What is Perl? - The QTP Knowledge blog


Perl is a programming language. Perl stands for Practical Report and Extraction Language. You'll notice people refer to 'perl' and "Perl". "Perl" is the programming language as a whole whereas 'perl' is the name of the core executable. Some of Perl's many strengths are:
Speed of development: You edit a text file, and just run it. You can develop programs very quickly like this. No separate compiler needed. I find Perl runs a program quicker than Java, let alone compare the complete modify-compile-runoh- no-forgot-that-semicolon sequence.
Power: Perl's regular expressions are some of the best available. You can work with objects, sockets...everything a systems administrator could want. And that's just the standard distribution. Add the wealth of modules available on CPAN and you have it all. Don't equate scripting languages with toy languages.
Usuability: All that power and capability can be learnt in easy stages. If you can write a batch file you can program Perl. You don't have to learn object oriented programming, but you can write OO programs in Perl. If auto incrementing nonexistent variables scares you, make perl refuse to let you. There is always more than one way to do it in Perl. You decide your style of programming, and Perl will accommodate you.
Portability: On the Superhighway to the Portability Panacea, Perl's Porsche powers past Java's jaded jalopy. Many people develop Perl scripts on NT, or Win95, then just FTP them to a Unix server where they run. No modification necessary.
Editing tools: You don't need the latest Integrated Development Environment for Perl. You can develop Perl scripts with any text editor. Notepad, vi, MS Word 97, or even direct off the console. Of course, you can make things easy and use one of the many freeware or shareware programmer's file editors.
Price: Yes, 0 guilders, pounds, dmarks, dollars or whatever. And the peer to peer support is also free, and often far better than you'd ever get by paying some company to answer the phone and tell you to do what you just tried several times already, then look up the same reference books you already own.
What can I do with Perl ?

Just two popular examples :

The Internet
Go surf. Notice how many websites have dynamic pages with .pl or similar as the filename extension? That's Perl. It is the most popular language for CGI programming for many reasons, most of which are mentioned above. In fact, there are a great many more dynamic pages written with perl that may not have a .pl extension. If you code in Active Server Pages, then you should try using ActiveState's PerlScript. Quite frankly, coding in PerlScript rather than VBScript or JScript is like driving a car as opposed to riding a bicycle. Perl powers a good deal of the Internet.

Systems Administration
If you are a Unix sysadmin you'll know about sed, awk and shell scripts. Perl can do everything they can do and far more besides. Furthermore, Perl does it much more efficiently and portably. Don't take my word for it, ask around. If you are an NT sysadmin, chances are you aren't used to programming. In which case, the advantages of Perl may not be clear. Do you need it? Is it worth it?
After you read this tutorial you will know more than enough to start using Perl productively. You really need very little knowledge to save time. Imagine driving a car for years, then realising it has five gears, not four. That's the sort of improvement learning Perl means to your daily sysadminery. When you are proficient, you find the difference like realising the same car has a reverse gear and you don't have to push it backwards. Perl means you can be lazier. Lazy sysadmins are good sysadmins, as I keep telling my boss.

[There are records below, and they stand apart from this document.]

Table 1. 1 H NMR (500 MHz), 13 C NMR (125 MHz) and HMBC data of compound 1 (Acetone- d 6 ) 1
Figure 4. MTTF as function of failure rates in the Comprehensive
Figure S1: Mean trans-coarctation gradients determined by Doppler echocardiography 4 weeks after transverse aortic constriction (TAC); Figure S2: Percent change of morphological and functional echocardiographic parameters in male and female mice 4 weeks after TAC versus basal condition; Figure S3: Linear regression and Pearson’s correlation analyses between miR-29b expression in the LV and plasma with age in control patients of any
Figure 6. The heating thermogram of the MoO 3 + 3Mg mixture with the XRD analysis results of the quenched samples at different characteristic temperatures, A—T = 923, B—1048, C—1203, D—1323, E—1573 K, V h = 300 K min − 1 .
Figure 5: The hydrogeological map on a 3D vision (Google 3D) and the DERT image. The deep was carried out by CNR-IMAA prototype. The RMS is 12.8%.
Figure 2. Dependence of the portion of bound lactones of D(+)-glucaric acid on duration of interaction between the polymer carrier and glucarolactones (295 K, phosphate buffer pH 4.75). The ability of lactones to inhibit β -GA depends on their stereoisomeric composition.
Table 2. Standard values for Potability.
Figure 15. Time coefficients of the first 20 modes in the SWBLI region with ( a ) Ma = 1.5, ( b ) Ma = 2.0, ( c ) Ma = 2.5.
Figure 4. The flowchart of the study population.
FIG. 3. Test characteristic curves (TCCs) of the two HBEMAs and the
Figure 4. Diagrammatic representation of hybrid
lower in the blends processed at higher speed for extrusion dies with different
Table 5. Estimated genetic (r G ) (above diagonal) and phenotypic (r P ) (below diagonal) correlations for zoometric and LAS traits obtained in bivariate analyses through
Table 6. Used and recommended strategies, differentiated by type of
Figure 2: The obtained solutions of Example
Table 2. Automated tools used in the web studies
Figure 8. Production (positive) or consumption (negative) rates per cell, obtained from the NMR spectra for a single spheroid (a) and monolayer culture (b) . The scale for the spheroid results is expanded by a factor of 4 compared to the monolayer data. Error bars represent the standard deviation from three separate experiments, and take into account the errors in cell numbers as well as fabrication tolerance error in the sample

A few examples of how I use Perl to ease NT sysadmin life:

User account creation: If you have a text file with the user's names in it, that is all you need. Create usernames automatically, generate a unique password for each one and create the account, plus create and share the home directory, and set the permissions.

Event log munging: NT has great Event Logging. Not so great Event Reading.
You can use Perl to create reports on the event logs from multiple NT servers.
Anything else that you would have used a batch file for, or wished that you could automate somehow. Now you can.